- _Tasks and exercises_
[A] According to the paralegal regulation text, which state is currently the only one that regulates paralegals directly?
[B] Transcribe the paralegal regulation text between "In 2018, the" and "Paralegal Practitioner 15-703.", inclusive.
[C] Pick up the paralegal regulation text after its final sentence and carry it forward.

Regulation of Paralegals
The only state that currently regulates paralegals directly is California, which adopted regulation in 2000 that requires persons using the titles “paralegal,” “legal assistant,” and the like to meet certain educational/experiential qualifications and to meet continuing education requirements. For details, see the law at California Business and Professions Code, Sections 6450 through 6456.
In 2012 the Washington State Supreme Court issued an order adopting the “Limited License Legal Technician” Rule to conduct limited practice in only specified areas of law upon meeting certain educational/experiential qualifications as well as continuing legal education requirements. For details, see Rule 28 of the Admission and Practice Rules, and Rules of Professional Conduct.
In 2018, the Utah State Supreme Court launched the “Licensed Paralegal Practitioner” to conduct limited practice in only specified areas of law upon meeting certain educational/experiential qualifications as well as continuing legal education requirments. For details, see rule 14-802 of the Rules Governing the Utah State Bar, and Rules Governing Licensed Paralegal Practitioner 15-703.
Certification is a process by which a non-governmental agency or association grants recognition to an individual who has met certain predetermined qualifications specified by that agency or association. It usually involves passing an examination drawn up by the sponsoring organization and meeting specified educational and/or experiential requirements. The American Bar Association does not certify Paralegals. Paralegals may not represent themselves as “ABA-certified paralegals,” because the ABA’s approval applies to the paralegal education program rather than to the individual paralegal.

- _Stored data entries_
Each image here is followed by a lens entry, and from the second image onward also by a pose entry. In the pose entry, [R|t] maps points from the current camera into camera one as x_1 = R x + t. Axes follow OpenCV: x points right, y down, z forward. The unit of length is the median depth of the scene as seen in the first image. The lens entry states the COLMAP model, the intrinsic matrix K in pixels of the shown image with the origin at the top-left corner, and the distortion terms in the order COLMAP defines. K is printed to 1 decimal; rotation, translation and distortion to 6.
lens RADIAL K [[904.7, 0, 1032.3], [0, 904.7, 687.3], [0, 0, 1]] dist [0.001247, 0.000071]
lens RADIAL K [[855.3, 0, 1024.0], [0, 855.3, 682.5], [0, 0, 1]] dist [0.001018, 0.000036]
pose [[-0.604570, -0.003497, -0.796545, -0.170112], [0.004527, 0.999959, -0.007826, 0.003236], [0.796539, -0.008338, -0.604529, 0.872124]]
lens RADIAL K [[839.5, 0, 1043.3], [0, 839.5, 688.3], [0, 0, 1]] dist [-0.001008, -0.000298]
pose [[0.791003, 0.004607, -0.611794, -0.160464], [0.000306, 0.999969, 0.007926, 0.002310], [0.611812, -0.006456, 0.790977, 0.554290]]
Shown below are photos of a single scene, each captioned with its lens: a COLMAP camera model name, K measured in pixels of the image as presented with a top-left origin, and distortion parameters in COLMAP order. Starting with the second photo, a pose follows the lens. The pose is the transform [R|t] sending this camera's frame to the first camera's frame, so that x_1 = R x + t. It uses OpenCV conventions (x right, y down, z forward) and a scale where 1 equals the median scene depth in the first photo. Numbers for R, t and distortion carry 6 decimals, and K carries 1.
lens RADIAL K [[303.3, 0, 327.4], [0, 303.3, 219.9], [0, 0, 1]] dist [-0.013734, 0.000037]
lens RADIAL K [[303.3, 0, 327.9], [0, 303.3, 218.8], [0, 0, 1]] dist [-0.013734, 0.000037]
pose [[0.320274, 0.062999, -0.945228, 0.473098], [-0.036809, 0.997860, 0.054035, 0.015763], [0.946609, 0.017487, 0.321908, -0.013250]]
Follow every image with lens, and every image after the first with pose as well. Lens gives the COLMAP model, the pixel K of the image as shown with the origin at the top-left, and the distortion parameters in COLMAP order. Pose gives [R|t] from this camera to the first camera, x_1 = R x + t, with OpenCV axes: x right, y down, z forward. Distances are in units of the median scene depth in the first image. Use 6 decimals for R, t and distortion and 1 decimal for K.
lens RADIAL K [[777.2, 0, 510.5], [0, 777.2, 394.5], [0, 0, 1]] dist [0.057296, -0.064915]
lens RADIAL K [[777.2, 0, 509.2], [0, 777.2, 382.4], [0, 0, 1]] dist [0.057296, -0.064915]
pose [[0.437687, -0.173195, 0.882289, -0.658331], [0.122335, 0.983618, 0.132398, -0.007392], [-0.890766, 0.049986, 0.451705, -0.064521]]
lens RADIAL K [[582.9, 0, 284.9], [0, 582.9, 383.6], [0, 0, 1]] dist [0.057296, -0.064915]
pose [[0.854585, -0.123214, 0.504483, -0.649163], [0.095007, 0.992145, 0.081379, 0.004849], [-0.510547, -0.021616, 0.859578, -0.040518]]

- _Task-by-task answers_
[A] California is the only state that currently regulates paralegals directly.

[B]
In 2018, the Utah State Supreme Court launched the “Licensed Paralegal Practitioner” to conduct limited practice in only specified areas of law upon meeting certain educational/experiential qualifications as well as continuing legal education requirments. For details, see rule 14-802 of the Rules Governing the Utah State Bar, and Rules Governing Licensed Paralegal Practitioner 15-703.

[C]
Presently, there is no mandatory certification examination for paralegals anywhere in the United States. However, the certification issue has been a subject of considerable interest and debate for the past several years among paralegal associations, bar associations and some legislatures. For a variety of reasons, some of these organizations support certification while others are opposed to it.
The National Association of Legal Assistants, Inc. (NALA – The Paralegal Association), headquartered in Tulsa, Oklahoma, began sponsoring a certification examination (Certified Legal Assistant) in 1975, which is now known as the Certificate Paralegal (CP®). NALA also offers advanced specialty exams (APC®). For information on the exam, eligibility requirements, and more, please visit NALA’s web site.
The National Federation of Paralegal Associations, Inc. (NFPA™), formed in 1974, offers the Paralegal Advanced Competency Examination (PACE®) to become a Registered Paralegal (RP™) and the Paralegal CORE Competency Exam (PCCE™). For more information on exam, eligibility requirements, and more, please visit NFPA’s web site.
NALS. . .the association for legal professionals, has been sponsoring voluntary certification for over four decades which include an Accredited Legal Professional (ALP), Certified Legal Professional (CLP) or Professional Paralegal (PP). For information on the exams, eligibility requirements, and more, please visit NALS’ website.
The American Alliance of Paralegals, Inc. offers the American Alliance Certified Paralegal (ACCP). For information on eligibility requirements and more, please visit AAPI’s website.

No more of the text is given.